İşte, buradaki çözümlemenin sonucu, hoşgörünün ısrarla öne sürüldüğü gibi, birleştirici ve yapıcı bir unsur olmadığını açıklıkla ortaya koyar. Hal böyleyken, hangisi olursa olsun, kişiliğini bir etnik yapıya emanet etmenin, etnik bir varoluş kipini benimsenin hiçbir haksızlığa çözüm getirmeyeceği de açıktır. Bununla birlikte, ısrarla benimsenen etnik yapıların, birilerinin kendini diğerlerinin yaşamı için hoş görmeye koşulladığı ve diğerlerinin de bu birilerinden hoşgörü dilenmeye zorlandığı bir alan dışında (ki böyle bir bir-aradalık daima kanlı biter!) hiçbir yaşama alanı oluşturmayacağı da açıktır. Gelgelelim, tüm bu esaslara rağmen yine de hoş görmeye devam etmek istiyorsanız, bilmelisiniz ki, bünyenizde taşıdığınız bu yapı, kan dökücü bir zihniyetin sual olunmaz emrinden başka bir şey değildir!   

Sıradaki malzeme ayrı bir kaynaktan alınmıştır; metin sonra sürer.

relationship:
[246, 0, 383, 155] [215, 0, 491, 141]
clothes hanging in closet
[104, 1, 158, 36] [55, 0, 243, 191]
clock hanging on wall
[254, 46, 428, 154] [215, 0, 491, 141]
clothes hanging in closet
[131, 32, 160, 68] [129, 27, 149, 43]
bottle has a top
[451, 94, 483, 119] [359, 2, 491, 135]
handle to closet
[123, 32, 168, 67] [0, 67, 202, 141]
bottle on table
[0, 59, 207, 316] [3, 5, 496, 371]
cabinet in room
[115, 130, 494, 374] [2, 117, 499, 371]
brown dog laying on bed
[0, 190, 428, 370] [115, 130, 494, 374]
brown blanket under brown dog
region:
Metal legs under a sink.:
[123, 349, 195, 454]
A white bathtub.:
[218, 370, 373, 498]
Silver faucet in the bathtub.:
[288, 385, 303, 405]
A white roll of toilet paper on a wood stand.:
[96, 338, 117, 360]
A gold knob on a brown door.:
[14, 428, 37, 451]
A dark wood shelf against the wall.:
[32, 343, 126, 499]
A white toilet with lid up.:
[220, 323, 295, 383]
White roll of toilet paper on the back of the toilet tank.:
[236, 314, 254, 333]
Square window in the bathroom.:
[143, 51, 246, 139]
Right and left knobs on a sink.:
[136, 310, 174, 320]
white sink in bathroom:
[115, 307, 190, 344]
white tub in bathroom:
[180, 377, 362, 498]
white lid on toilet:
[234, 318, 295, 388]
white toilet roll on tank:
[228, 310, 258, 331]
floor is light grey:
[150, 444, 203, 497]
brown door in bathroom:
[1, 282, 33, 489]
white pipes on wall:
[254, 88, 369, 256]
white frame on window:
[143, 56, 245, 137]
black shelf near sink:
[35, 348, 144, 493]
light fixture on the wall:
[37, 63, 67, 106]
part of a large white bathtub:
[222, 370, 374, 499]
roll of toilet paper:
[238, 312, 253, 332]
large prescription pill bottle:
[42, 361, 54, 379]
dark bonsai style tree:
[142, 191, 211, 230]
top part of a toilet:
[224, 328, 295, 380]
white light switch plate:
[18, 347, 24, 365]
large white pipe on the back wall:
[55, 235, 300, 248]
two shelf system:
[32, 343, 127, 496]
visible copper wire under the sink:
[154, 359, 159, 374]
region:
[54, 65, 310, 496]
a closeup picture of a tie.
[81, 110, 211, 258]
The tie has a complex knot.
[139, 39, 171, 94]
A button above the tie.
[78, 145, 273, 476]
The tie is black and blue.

(1) Bkz: “Edebiyat Evreni” adlı köşede, “Etnik varoluşlar ya da kimlik dilenciliği” ve “Etnik kabus” başlıklı yazılar. Sırasıyla 16 Kasım 2009 ve 7 Haziran 2010 tarihli Başkent gazeteleri.


Bu yazı ilk olarak 28 Kasım 2011 tarihli Başkent Gazetesinde yayımlanmıştır.